7 Things You Need To Know About Food Safety During The Government Shutdown

Does a “filthy, putrid, or decomposed substance” sound like something you might be interested in eating? Most FDA staff inspecting food imported into the U.S. have been furloughed during the shutdown, so now might be your chance.

FDA consumer safety officer Teresa Fox demonstrates inspection technique on imported crabmeat.

Alex Wong / Getty Images

"Unfortunately, we are unable to answer your call due to government shutdown."

That's the recorded message you'll hear right now if you call the U.S. Food and Drug Administration's division for seafood safety, in the event that you were looking for information on something like the thousands of tons of imported foreign shrimp currently entering the country uninspected for salmonella, decomposition (aka rotting), and other common problems.

With the government shutdown heading into its second week, the agency responsible for the safety of roughly 80% of the national food supply has had to suspend the majority of its inspection activity.

We talked to experts familiar with FDA food safety regulations to understand what this means for American consumers. Here's what you should know:

The FDA has been forced to suspend "the majority of its food safety, nutrition, and cosmetics activities." That doesn't include meat and poultry inspections, which are handled separately by the USDA, but the FDA oversees almost everything else, including an enormous volume of imported seafood, produce, and packaged foods.

Forty-five percent of all FDA workers have been furloughed, most of them food safety workers (who, unlike their drug-regulating counterparts, aren't able to continue operating with carryover funds from corporate user fees). Employees have been asked to turn in their government cell phones so that they won't be able to read or respond to any work emails.
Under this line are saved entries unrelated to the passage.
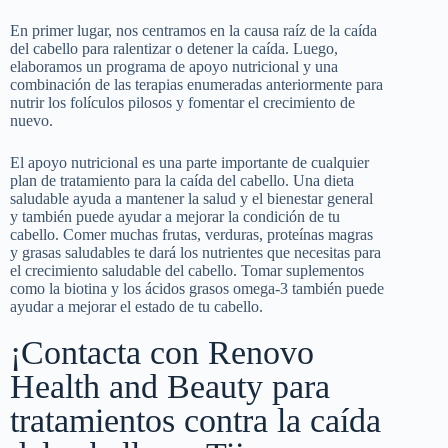
En primer lugar, nos centramos en la causa raíz de la caída
del cabello para ralentizar o detener la caída. Luego,
elaboramos un programa de apoyo nutricional y una
combinación de las terapias enumeradas anteriormente para
nutrir los folículos pilosos y fomentar el crecimiento de
nuevo.
El apoyo nutricional es una parte importante de cualquier
plan de tratamiento para la caída del cabello. Una dieta
saludable ayuda a mantener la salud y el bienestar general
y también puede ayudar a mejorar la condición de tu
cabello. Comer muchas frutas, verduras, proteínas magras
y grasas saludables te dará los nutrientes que necesitas para
el crecimiento saludable del cabello. Tomar suplementos
como la biotina y los ácidos grasos omega-3 también puede
ayudar a mejorar el estado de tu cabello.
¡Contacta con Renovo
Health and Beauty para
tratamientos contra la caída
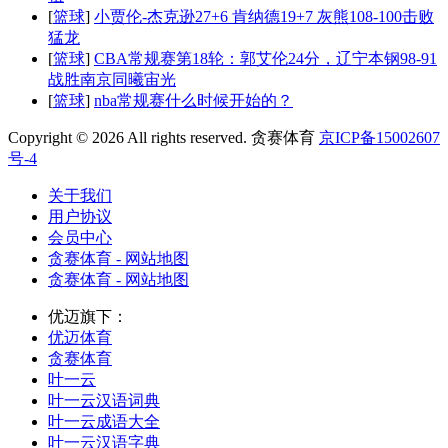
[
篮球
]
小贾伦-杰克逊27+6 肯纳德19+7 灰熊108-100击败
猛龙
[
篮球
]
CBA常规赛第18轮：郭艾伦24分，辽宁本钢98-91
战胜南京同曦宙光
[
篮球
]
nba常规赛什么时候开始的？
Copyright © 2026 All rights reserved. 贪赛体育
京ICP备15002607
号-4
关于我们
用户协议
会员中心
贪赛体育 - 网站地图
贪赛体育 - 网站地图
优迈旗下：
优迈体育
贪赛体育
叶一云
叶一云汉语词典
叶一云成语大全
叶一云汉语字典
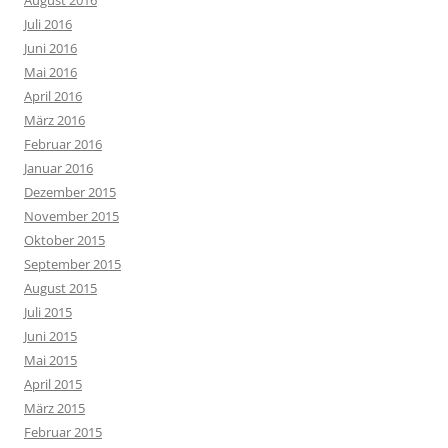
Juli 2016
Juni 2016
Mai 2016
April 2016
März 2016
Februar 2016
Januar 2016
Dezember 2015
November 2015
Oktober 2015
September 2015
August 2015
Juli 2015
Juni 2015
Mai 2015
April 2015
März 2015
Februar 2015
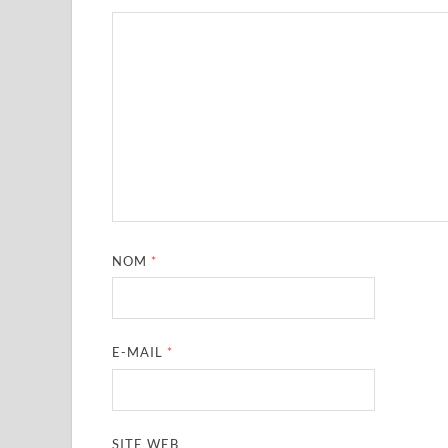
NOM
*
E-MAIL
*
SITE WEB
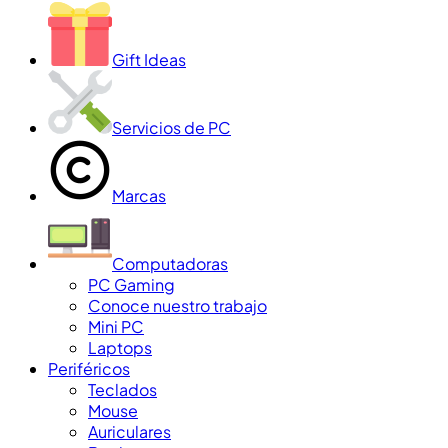
Gift Ideas
Servicios de PC
Marcas
Computadoras
PC Gaming
Conoce nuestro trabajo
Mini PC
Laptops
Periféricos
Teclados
Mouse
Auriculares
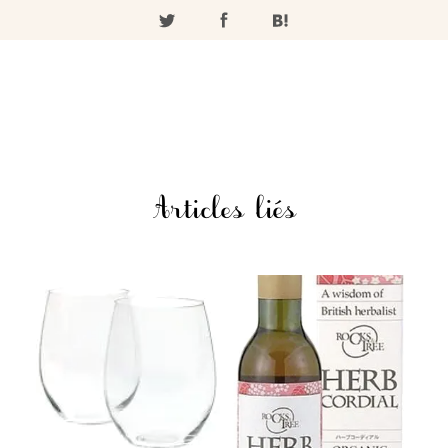
Articles liés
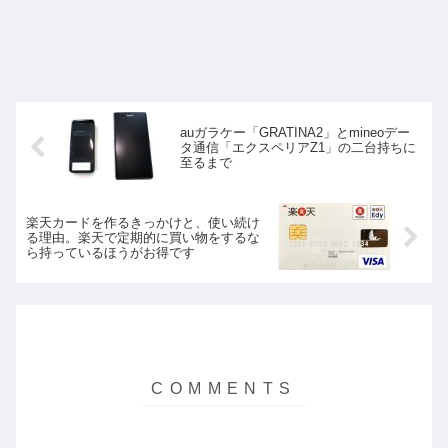
auガラケー「GRATINA2」とmineoデー
タ通信「エクスペリアZ1」の二台持ちに
至るまで
楽天カードを作るきっかけと、使い続け
る理由。楽天で定期的に買い物をするな
ら持っているほうがお得です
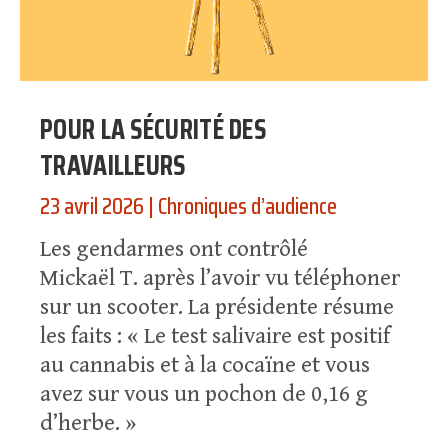
POUR LA SÉCURITÉ DES
TRAVAILLEURS
23 avril 2026
|
Chroniques d’audience
Les gendarmes ont contrôlé
Mickaël T. après l’avoir vu téléphoner
sur un scooter. La présidente résume
les faits : « Le test salivaire est positif
au cannabis et à la cocaïne et vous
avez sur vous un pochon de 0,16 g
d’herbe. »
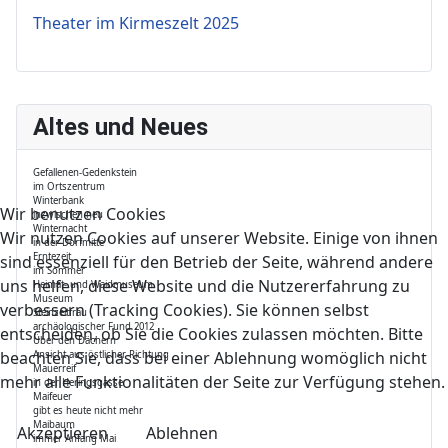
Theater im Kirmeszelt 2025
Altes und Neues
Gefallenen-Gedenkstein
im Ortszentrum
Winterbank
Wir benutzen Cookies
inzwischen neu
Winternacht
Wir nutzen Cookies auf unserer Website. Einige von ihnen
in der Dorfmitte
Erntezeit
sind essenziell für den Betrieb der Seite, während andere
im Sommer
uns helfen, diese Website und die Nutzererfahrung zu
Heimat- und Waidmuseum
Museum
verbessern (Tracking Cookies). Sie können selbst
Steinzeitfrau
archäologischer Fund 2012
entscheiden, ob Sie die Cookies zulassen möchten. Bitte
Über den Dächern
beachten Sie, dass bei einer Ablehnung womöglich nicht
Ansicht aus östlicher Richtung
Mauerreif
mehr alle Funktionalitäten der Seite zur Verfügung stehen.
in der Heringsgasse
Maifeuer
gibt es heute nicht mehr
Maibaum
Akzeptieren
Ablehnen
immer Anfang Mai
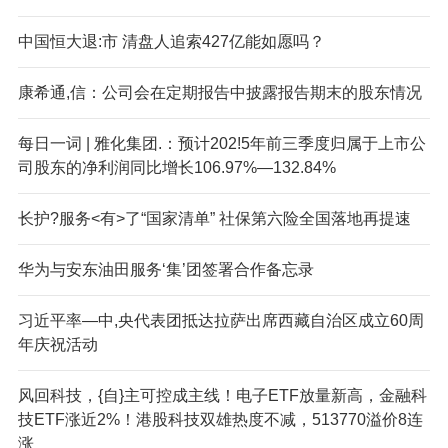
中国恒大退:市 清盘人追索427亿能如愿吗？
康希通,信：公司会在定期报告中披露报告期末的股东情况
每日一词 | 雅化集团.：预计202!5年前三季度归属于上市公
司股东的净利润同比增长106.97%—132.84%
长护?服务<有>了“国家清单” 社保第六险全国落地再提速
华为与安东油田服务‘集’团签署合作备忘录
习近平率—中,央代表团抵达拉萨出席西藏自治区成立60周
年庆祝活动
风回科技，{自}主可控成主线！电子ETF放量新高，金融科
技ETF涨近2%！港股科技双雄热度不减，513770溢价8连
涨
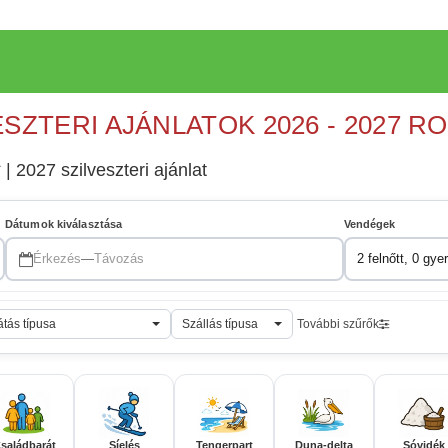
ESZTERI AJÁNLATOK 2026 - 2027 R
 | 2027 szilveszteri ajánlat
Dátumok kiválasztása
Vendégek
Érkezés
—
Távozás
2 felnőtt, 0 gye
átás típusa
Szállás típusa
További szűrők
saládbarát
Síelés
Tengerpart
Duna-delta
Sóvidék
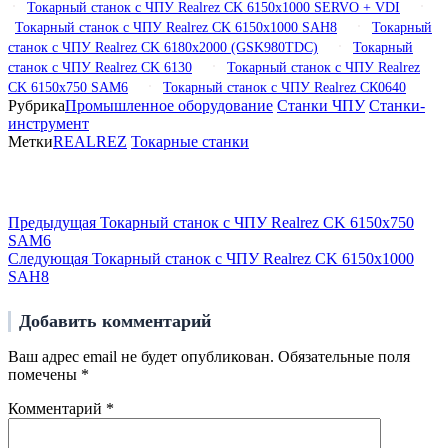
Токарный станок с ЧПУ Realrez CK 6150х1000 SERVO + VDI
Токарный станок с ЧПУ Realrez CK 6150х1000 SAH8
Токарный
станок с ЧПУ Realrez CK 6180х2000 (GSK980TDC)
Токарный
станок с ЧПУ Realrez CK 6130
Токарный станок с ЧПУ Realrez
CK 6150х750 SAM6
Токарный станок с ЧПУ Realrez СК0640
Рубрика
Промышленное оборудование
Станки ЧПУ
Станки-
инструмент
Метки
REALREZ
Токарные станки
Навигация
по
Предыдущая
Предыдущая
Токарный станок с ЧПУ Realrez CK 6150х750
запись
записям
SAM6
Следующая
Следующая
Токарный станок с ЧПУ Realrez CK 6150х1000
запись
SAH8
Добавить комментарий
Ваш адрес email не будет опубликован.
Обязательные поля
помечены
*
Комментарий
*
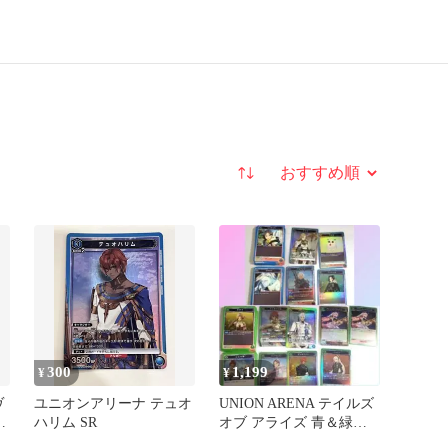
並び替え
300
1,199
¥
¥
ヴ
ユニオンアリーナ テュオ
UNION ARENA テイルズ
ハリム SR
オブ アライズ 青＆緑カ
 テ
ードセット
A lapse in food inspections is a serious health concern, largely because the federal government's infrastructure for identifying and responding to outbreaks of foodborne illness (specifically, the Center for Disease Control's digital outbreak monitoring system, called PulseNet) isn't operational either during a shutdown. That means that serious outbreaks like, say, Hepatitis A infections caused by imported Turkish pomegranate seeds (discovered this summer) could potentially go undetected.

"When an outbreak is occurring, the CDC needs to have people at both the FDA and the USDA to coordinate, and yet today all these agencies are largely operating on skeleton crews," says Caroline Smith DeWaal, director of the food safety program at the Center for Science in the Public Interest. Even if there were inspectors on duty to identify health threats in the food supply, there wouldn't be teams in place to investigate and control those threats.

Barbara Kowalcyk, CEO of the nonprofit Center for Foodborne Illness, agrees that "the fact that we're not doing food inspections coupled with the fact that we're not looking for national outbreaks means the public is at risk."